Everything You Needed To Know About the Internet In May, 1994
harrymcc writes "On Saturday, I picked up a copy of a book called How To Use the Internet at a flea market. It was published in May, 1994, and is a fascinating snapshot of the state of the Net at that time — when you had to explain to people that it wasn't a good idea to say 'thank you' when issuing commands to a machine, and the World Wide Web was an alternative to Gopher that warranted only four pages of coverage towards the end of the book. I selected some choice excerpts and wrote about them over at TIME.com."
FTA: E-mail: “Never forget that electronic mail is like a postcard. Many people can read it easily without your ever knowing it. In other words, do not say anything in an e-mail message which you would not say in public.”
FTA:
Online etiquette: “Flaming is generally frowned upon because it generates lots of articles that very few people want to read and wastes Usenet resources.”
That horse made it out the door long ago. Entire websites and careers are built on that now.
much of left-wing thought is a kind of playing with fire by people who don't even know that fire is hot - George Orwell
That's about the time I helped develop a "how to use the internet" class for my department at UCSB. In preparation, we rolled out a bunch of clients to our Mac workstations for usenet, gopher, talk, ftp, http (Mosaic, of course), etc.

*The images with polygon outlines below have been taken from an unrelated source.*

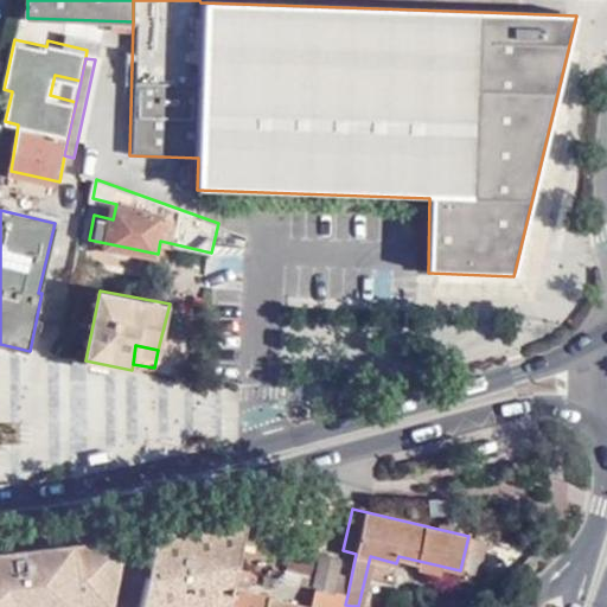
[(246,518),(151,535),(147,554),(139,604),(138,606),(225,606),(232,575),(236,566),(246,518)]
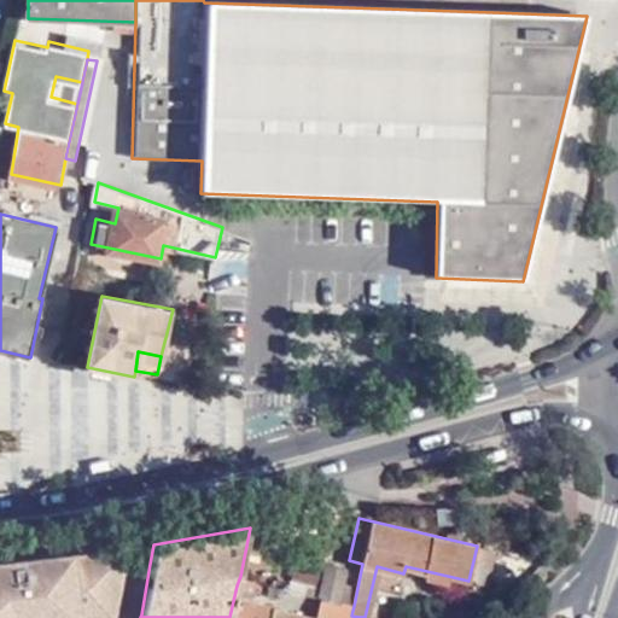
[(0,617),(110,617),(122,557),(116,549),(48,558),(0,563),(0,617)]
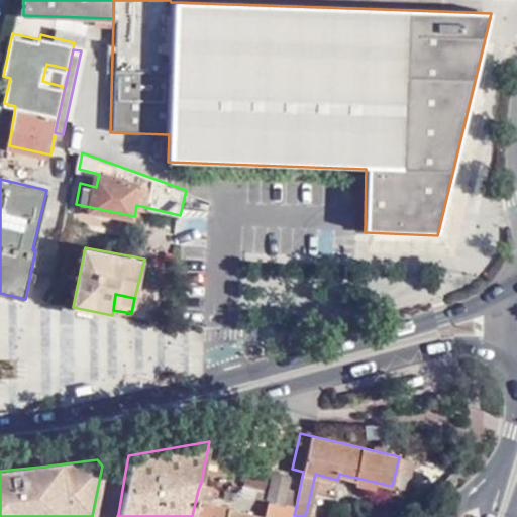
[(293,516),(294,515),(296,507),(284,503),(291,476),(273,472),(267,499),(269,500),(264,516),(293,516)]
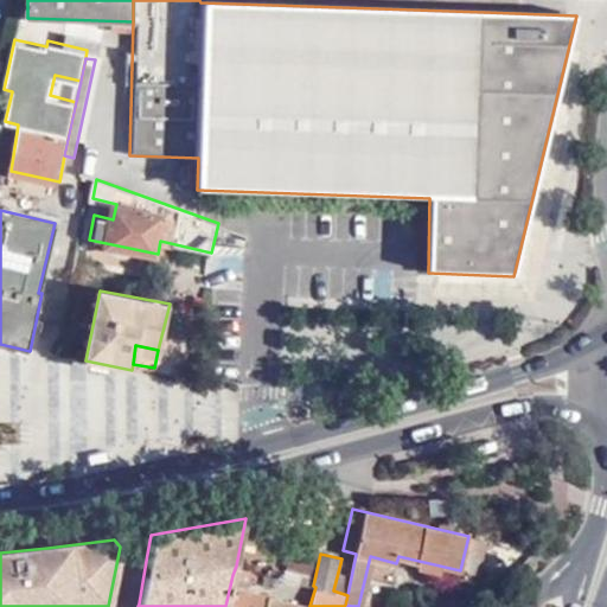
[(253,570),(236,566),(232,575),(255,581),(257,575),(251,574),(253,570)]
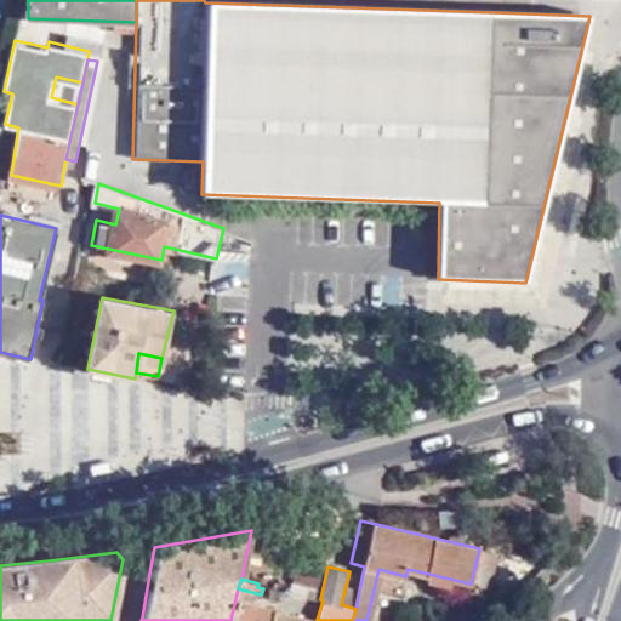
[(237,620),(271,620),(274,611),(241,603),(237,620)]
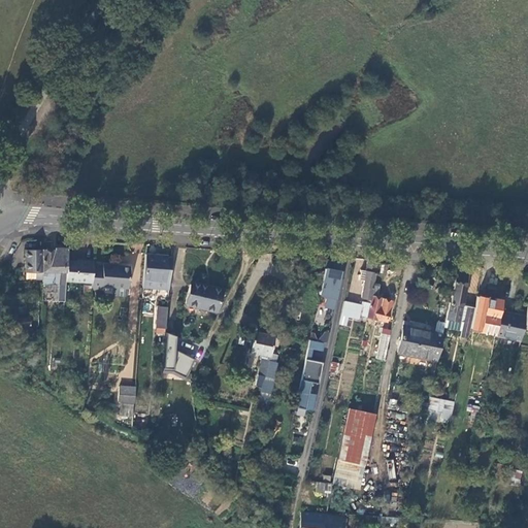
[(57,302),(63,302),(65,283),(67,262),(67,250),(54,250),(54,252),(42,252),(41,282),(41,287),(58,287),(57,302)]
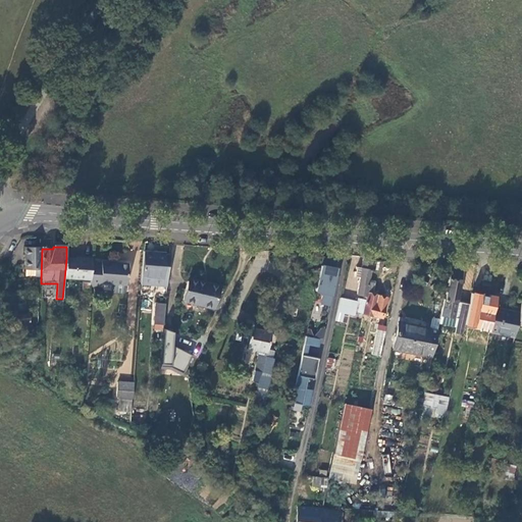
[(23,278),(41,278),(42,249),(24,249),(23,278)]
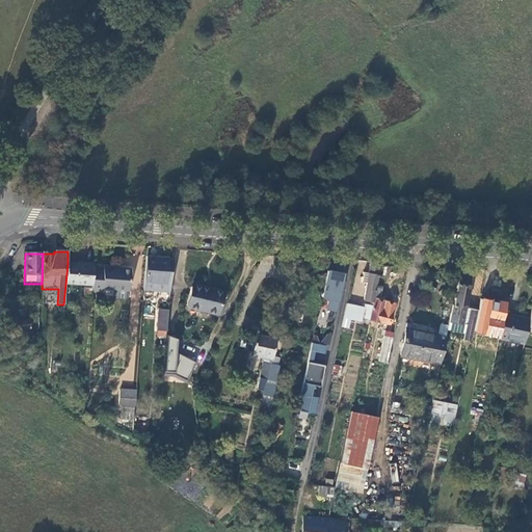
[(167,258),(145,257),(143,290),(166,291),(167,258)]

After the class, everyone went straight to Mosaic. I was pretty impressed that someone had found a bunch of Elvis sound clips and figured out how to play them within minutes. Then I was concerned for the amount of bandwidth they must have been sucking up. I believe our part of campus was sharing a T1 at the time...
The Internet uses YOU!
Schroedinger's Brexit: The UK is both in and out of the EU at the same time!

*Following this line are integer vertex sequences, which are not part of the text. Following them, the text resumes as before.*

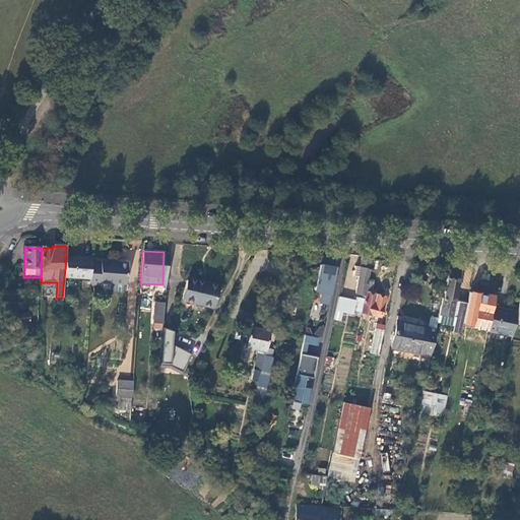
[(330,256),(321,254),(314,289),(322,290),(320,302),(329,304),(335,267),(328,265),(330,256)]
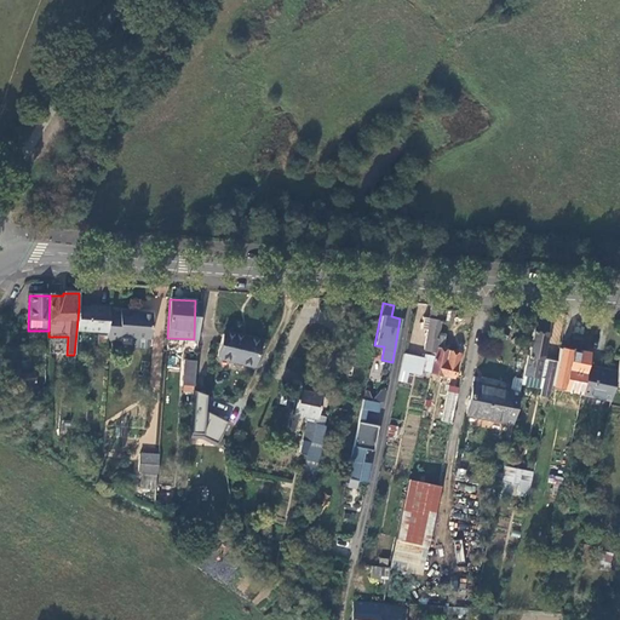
[(443,305),(432,305),(430,317),(424,316),(422,329),(426,331),(424,348),(431,350),(430,355),(424,355),(424,359),(422,369),(430,372),(437,334),(443,305)]
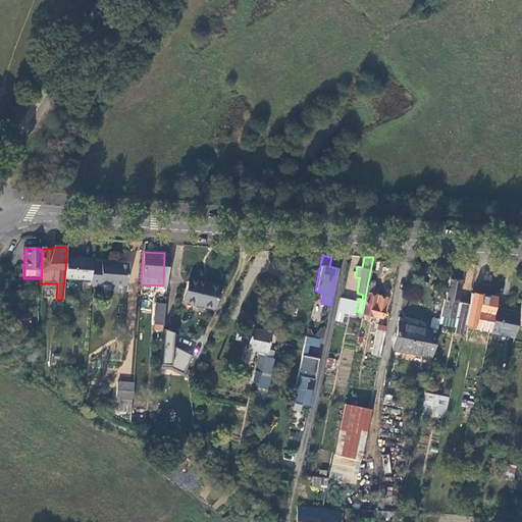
[(92,260),(83,259),(83,260),(66,259),(64,279),(90,281),(92,262),(92,260)]
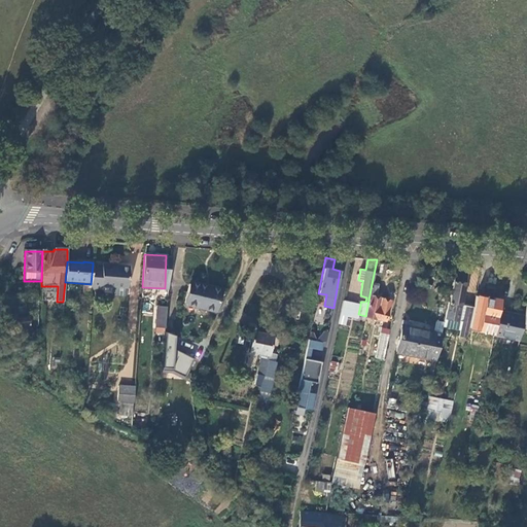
[(91,284),(91,287),(100,287),(101,283),(127,284),(129,266),(101,264),(101,266),(93,265),(91,284)]
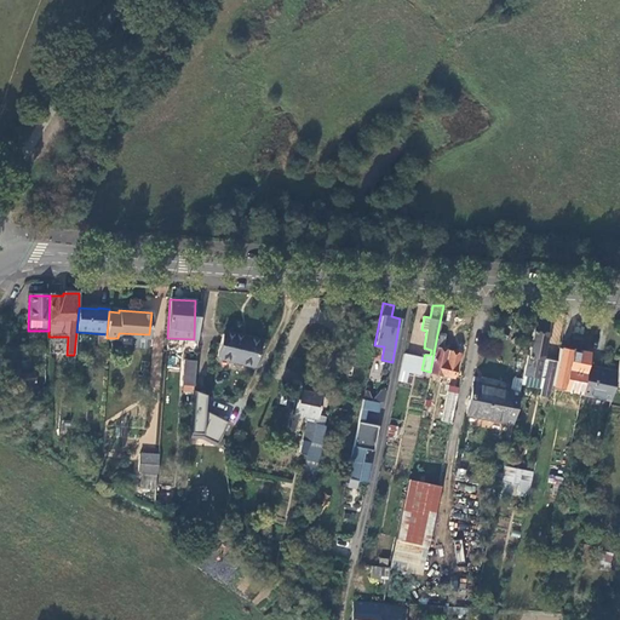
[(529,356),(527,356),(521,384),(550,390),(556,363),(539,360),(547,323),(540,321),(540,317),(538,317),(529,356)]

"World Wide Web was an alternative to Gopher"
Hang on while I look up World Wide Web on Gopherpedia
This article isn't quite as geeze-worthy as something earlier this week I'd mentioned: Fidonet!

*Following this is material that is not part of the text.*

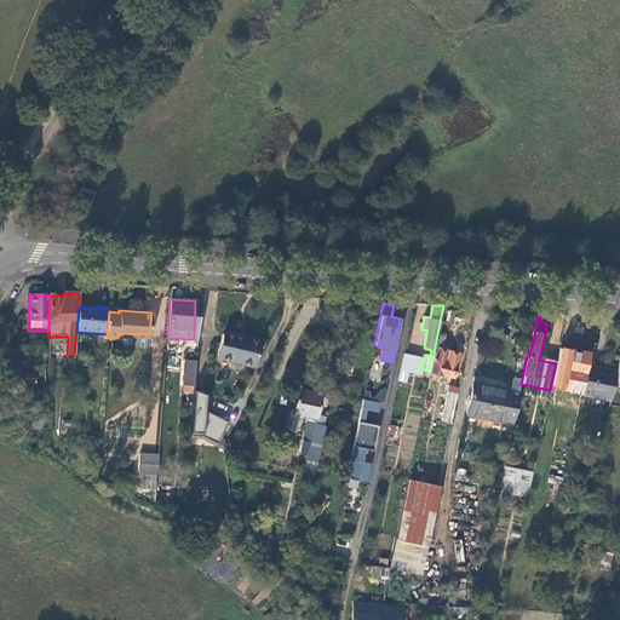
[(596,319),(581,319),(580,326),(593,329),(596,319)]
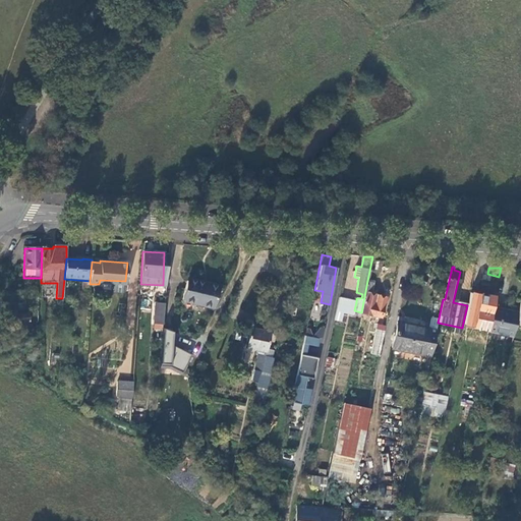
[(499,277),(487,274),(479,272),(475,289),(496,294),(499,277)]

You know what's even more fascinating? Being there when it happened instead of reading about it...
It's still not a good idea to say thank you to your machines. After all, if they start thinking they are our equals than the robot revolt is just one step closer.\
It's far better to end every message with "screw you." That will show them.
Quite the opposite. If modern sites had old weak cipher suites enabled then a mitm attack could force your browser to use them (a downgrade attack). Sites that have disabled the old cipher suites are doing the right thing and should be praised for being diligent.
Just pulled it off my shelf. "The Internet Companion" by Tracy LaQuey, introduction by Sen. Al Gore, Addison-Wesley 1993. Was one of the best general introductions in its day, and had a brief section on the WWW.
...and people stealing screen names!